Look up in the night sky right now and the brightest light blinking back is Mars — so dazzling it almost equals the once-in-a-lifetime view in 2003.
Earth and Mars end up on the same side of the sun every 2.2 years. But because the two planets’ orbits are ellipitical, they’re sometimes close and sometimes far apart. This month through early August, they happen to be very close.
Though close is relative in astronomy.
In 2003, Mars was the closest to Earth in 60,000 years when the two planets eyed each other from a scant 34.6 million miles away.
Mars isn’t quite that close this time around, but at just 35.8 million miles apart, it’s the best view terrestials will get of the red planet until Sept. 11, 2035.
“It’s already phenomenal right now,” said Bob Bonadurer, director of the Milwaukee Public Museum’s Daniel M. Soref National Geographic Dome Theater & Planetarium. “It’s already amazing. It just really stands out like Jupiter stands out — though it passed up Jupiter in brightness on July 7.”
Mars reaches its closest point to Earth on July 27, rising at sunset in the southeast and setting at sunrise in the southwest in the constellation of Sagittarius.
Right now, Mars is rising just before 10 p.m., but by the end of July it will be rising as the sun goes down, around 8:30 p.m.
When Mars is farther away and fainter in the sky, it appears more reddish.
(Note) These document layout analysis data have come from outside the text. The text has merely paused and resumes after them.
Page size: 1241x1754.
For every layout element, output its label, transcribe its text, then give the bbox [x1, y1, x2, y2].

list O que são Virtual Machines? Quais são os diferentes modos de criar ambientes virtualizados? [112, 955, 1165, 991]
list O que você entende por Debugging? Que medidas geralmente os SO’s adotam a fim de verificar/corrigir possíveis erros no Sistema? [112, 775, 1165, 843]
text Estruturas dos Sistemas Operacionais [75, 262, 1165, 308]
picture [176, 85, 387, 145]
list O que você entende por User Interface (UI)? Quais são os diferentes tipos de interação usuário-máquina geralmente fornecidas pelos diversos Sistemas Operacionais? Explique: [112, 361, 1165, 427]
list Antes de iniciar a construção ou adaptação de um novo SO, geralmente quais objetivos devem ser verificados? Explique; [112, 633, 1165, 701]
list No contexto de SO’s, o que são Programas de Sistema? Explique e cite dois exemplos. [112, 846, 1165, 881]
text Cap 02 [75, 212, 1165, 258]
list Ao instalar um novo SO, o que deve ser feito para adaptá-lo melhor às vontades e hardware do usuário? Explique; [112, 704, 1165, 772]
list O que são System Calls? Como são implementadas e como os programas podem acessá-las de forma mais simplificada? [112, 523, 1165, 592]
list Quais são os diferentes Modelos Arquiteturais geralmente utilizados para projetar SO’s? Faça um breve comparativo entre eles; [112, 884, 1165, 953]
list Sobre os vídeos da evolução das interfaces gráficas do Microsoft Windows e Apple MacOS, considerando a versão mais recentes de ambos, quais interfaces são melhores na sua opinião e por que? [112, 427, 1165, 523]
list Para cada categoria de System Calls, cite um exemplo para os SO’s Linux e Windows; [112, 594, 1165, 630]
When it’s closer and brighter, the color appears more orange.
“Mars itself doesn’t change. It’s more due to the nature of its brightness. But it’s like going to the paint store. What type of orange? Peach, butterscotch, pumpkin, tangerine?” said Bonadurer. “It’s just cool to look at.”
Bonadurer was working at the Minneapolis Planetarium in August 2003 when the rarity of seeing Mars the closest to Earth in 60,000 years drew hordes of stargazers to parks, museums, planetariums and astronomy clubs around the world. That year it could be seen early in the morning and Bonadurer was dumbfounded to see 5,000 people come to a Mars viewing event at 5 a.m. in Minneapolis.
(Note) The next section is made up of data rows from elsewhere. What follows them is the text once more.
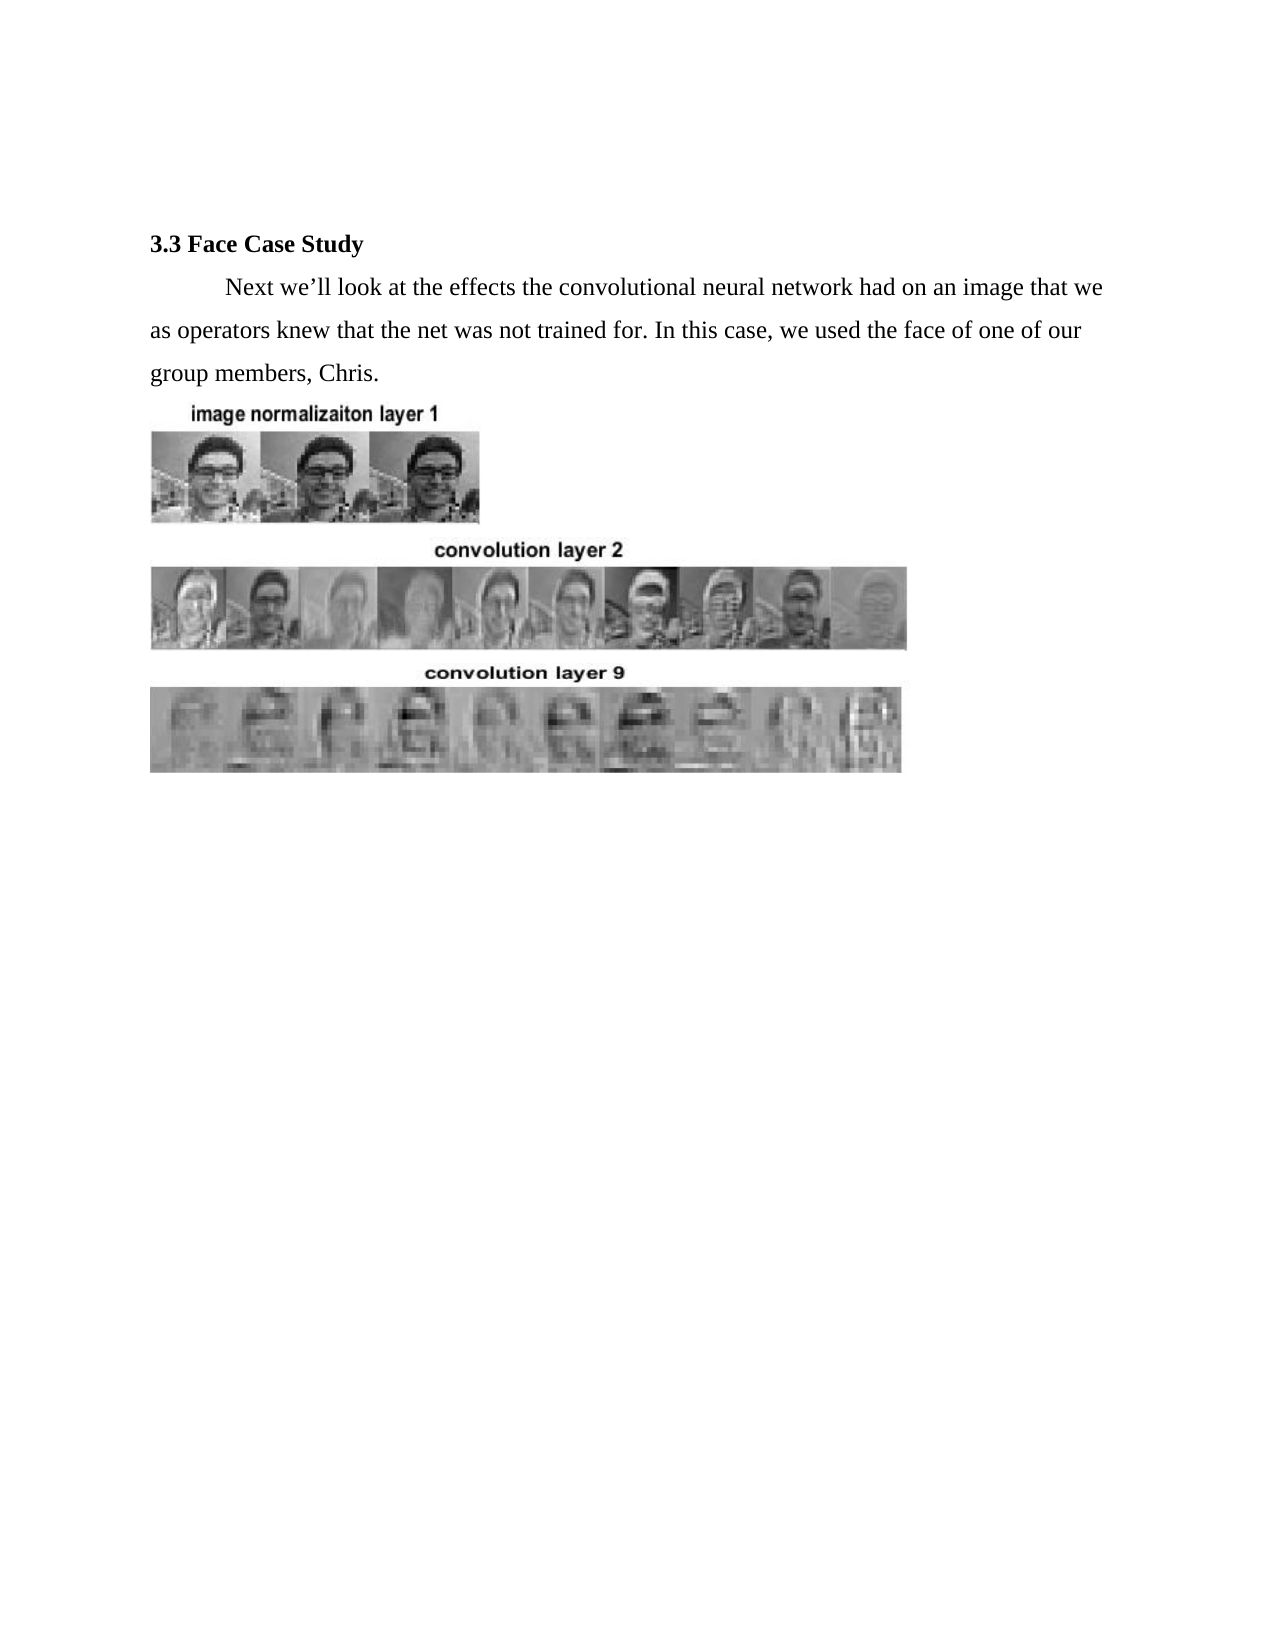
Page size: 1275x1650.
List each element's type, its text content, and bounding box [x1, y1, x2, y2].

picture [150, 401, 534, 525]
text 3.3 Face Case Study [150, 229, 1125, 258]
text Next we’ll look at the effects the convolutional neural network had on an image that we as operators knew that the net was not trained for. In this case, we used the face of one of our group members, Chris. [150, 272, 1125, 387]
picture [150, 537, 1018, 651]
picture [150, 663, 1012, 773]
But maybe it’s also the appeal of Mars. Earthlings have been fascinated for centuries by the fourth rock from the sun, writing books, making movies and sending spacecraft there. In Mars’ favor is the fact that it’s not Venus, Earth’s other neighbor, a hellish place that’s the hottest world in our solar system.
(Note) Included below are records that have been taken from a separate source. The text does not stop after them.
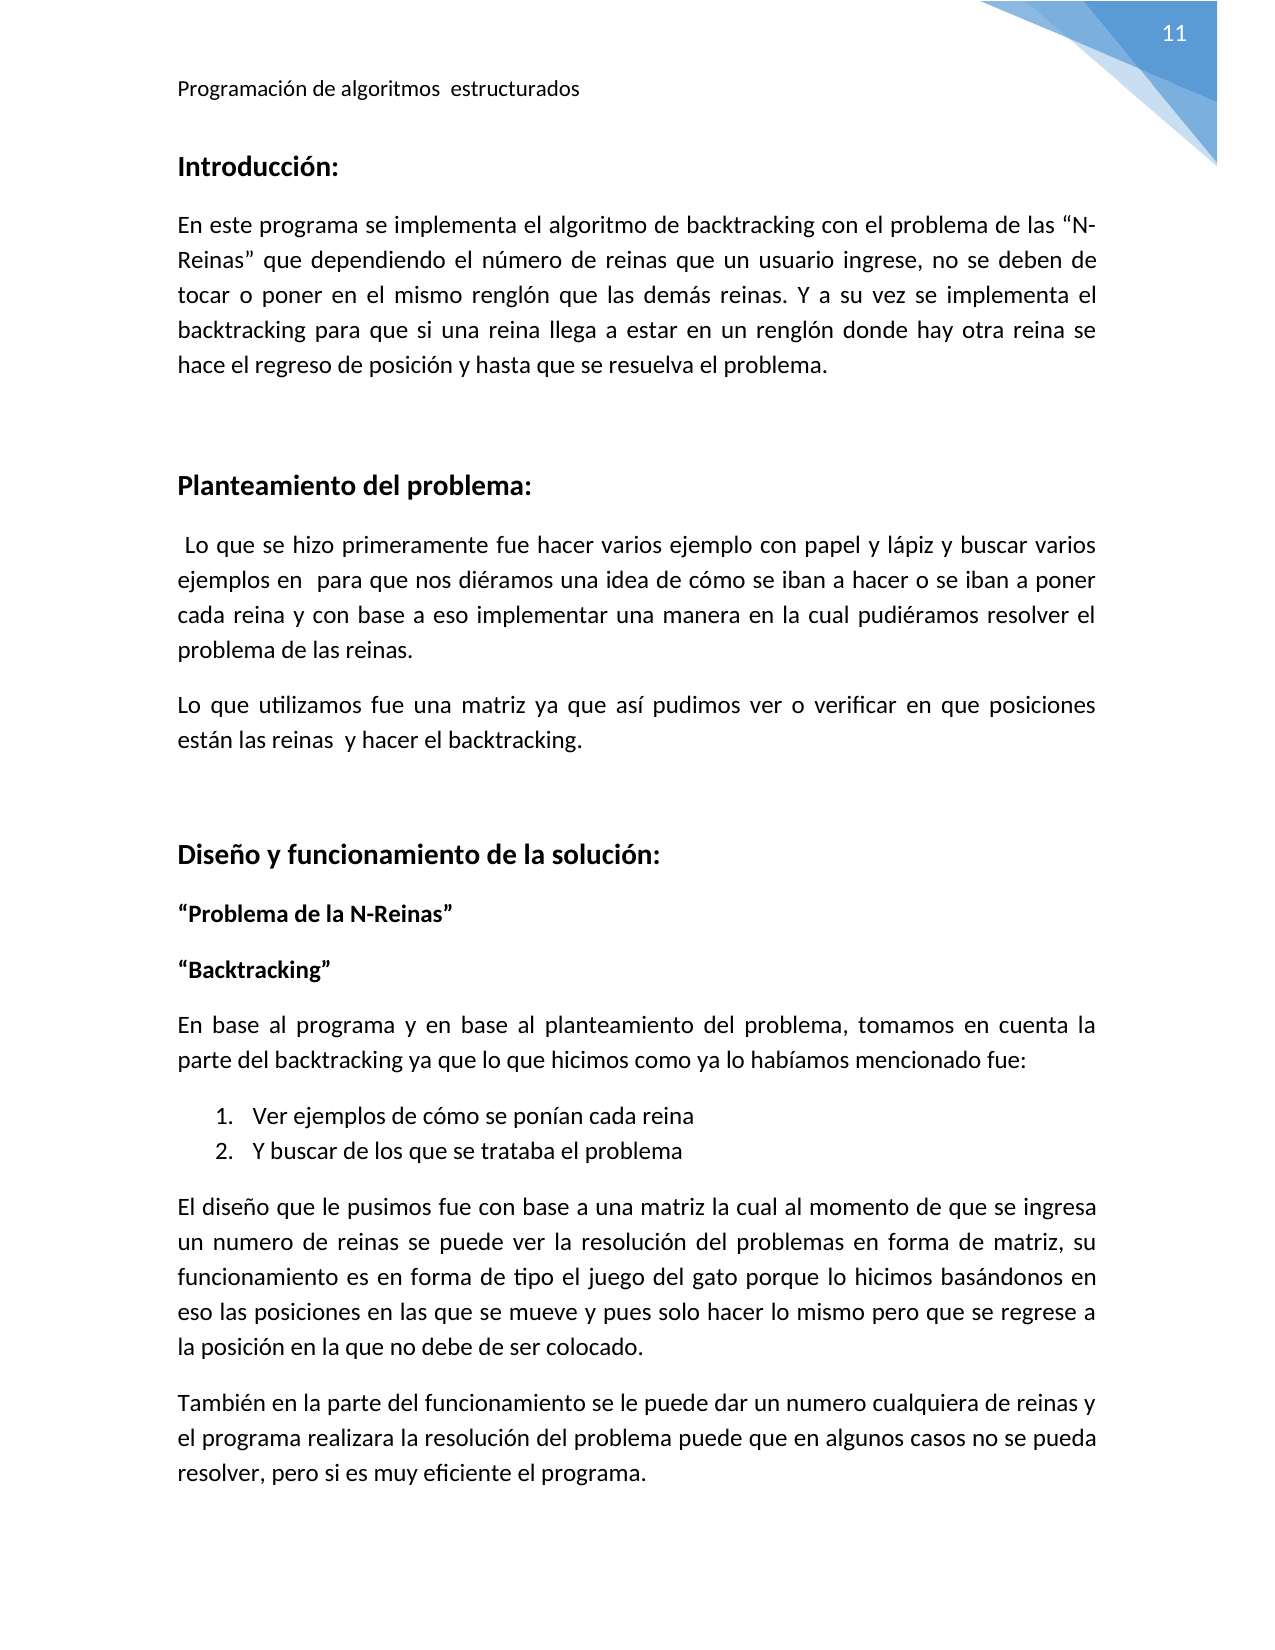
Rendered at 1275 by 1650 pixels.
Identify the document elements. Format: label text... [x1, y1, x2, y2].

text “Problema de la N-Reinas” [177, 898, 1098, 928]
text En base al programa y en base al planteamiento del problema, tomamos en cuenta la parte del backtracking ya que lo que hicimos como ya lo habíamos mencionado fue: [177, 1010, 1098, 1075]
picture [978, 1, 1218, 167]
text En este programa se implementa el algoritmo de backtracking con el problema de las “N-Reinas” que dependiendo el número de reinas que un usuario ingrese, no se deben de tocar o poner en el mismo renglón que las demás reinas. Y a su vez se implementa el backtracking para que si una reina llega a estar en un renglón donde hay otra reina se hace el regreso de posición y hasta que se resuelva el problema. [177, 209, 1098, 380]
text Lo que se hizo primeramente fue hacer varios ejemplo con papel y lápiz y buscar varios ejemplos en para que nos diéramos una idea de cómo se iban a hacer o se iban a poner cada reina y con base a eso implementar una manera en la cual pudiéramos resolver el problema de las reinas. [177, 529, 1098, 664]
text Introducción: [177, 148, 1098, 183]
list Ver ejemplos de cómo se ponían cada reina [215, 1101, 1098, 1131]
text El diseño que le pusimos fue con base a una matriz la cual al momento de que se ingresa un numero de reinas se puede ver la resolución del problemas en forma de matriz, su funcionamiento es en forma de tipo el juego del gato porque lo hicimos basándonos en eso las posiciones en las que se mueve y pues solo hacer lo mismo pero que se regrese a la posición en la que no debe de ser colocado. [177, 1191, 1098, 1362]
text “Backtracking” [177, 954, 1098, 984]
list Y buscar de los que se trataba el problema [215, 1136, 1098, 1166]
text Diseño y funcionamiento de la solución: [177, 836, 1098, 872]
text Planteamiento del problema: [177, 467, 1098, 503]
text Lo que utilizamos fue una matriz ya que así pudimos ver o verificar en que posiciones están las reinas y hacer el backtracking. [177, 689, 1098, 755]
text También en la parte del funcionamiento se le puede dar un numero cualquiera de reinas y el programa realizara la resolución del problema puede que en algunos casos no se pueda resolver, pero si es muy eficiente el programa. [177, 1387, 1098, 1488]
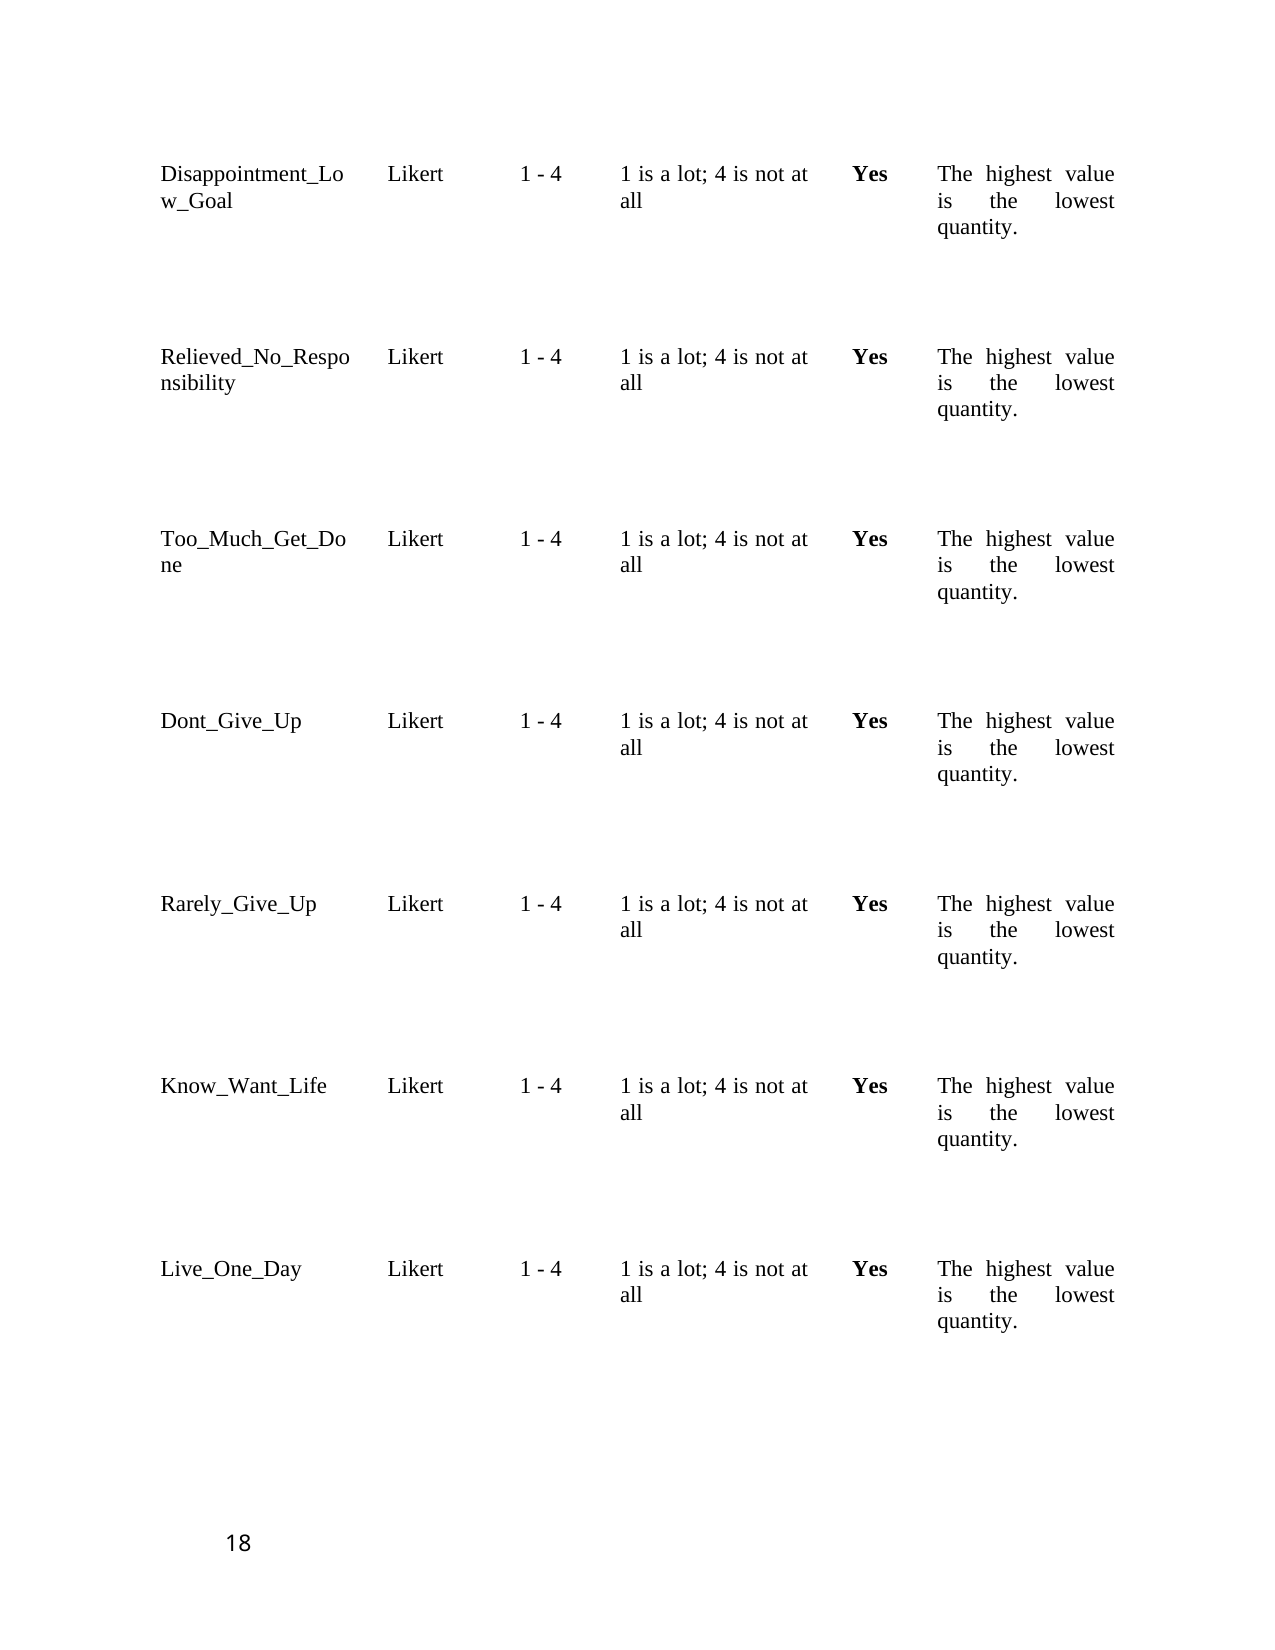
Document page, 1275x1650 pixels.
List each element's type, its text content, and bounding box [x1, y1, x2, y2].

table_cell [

Plus there’s the possibility of life on Mars.
“There’s so much evidence for water on Mars. There’s ice on Mars and there’s plenty of evidence that it had a thicker atmosphere. Where there’s water, life is a possibility,” said Bonadurer.
Unlike the moon, it’s fairly difficult to get an up-close view of Mars and its poles. Bonadurer said a 4-inch telescope won’t do it. An 8-inch or larger telescope is needed, and it must be away from light pollution. Mars is fairly low in the sky, which means its light is traveling through more of Earth’s murky atmosphere. Mars will also appear hazy because of a large dust storm now swirling around the planet. Dust storms can last weeks on Mars.
Bonadurer recommends simply looking up at the sky. Mars is the brightest dot out there and though it will begin to grow fainter by mid-August as Earth orbits faster and moves farther away, it will remain brighter than Jupiter or any night star until mid-September.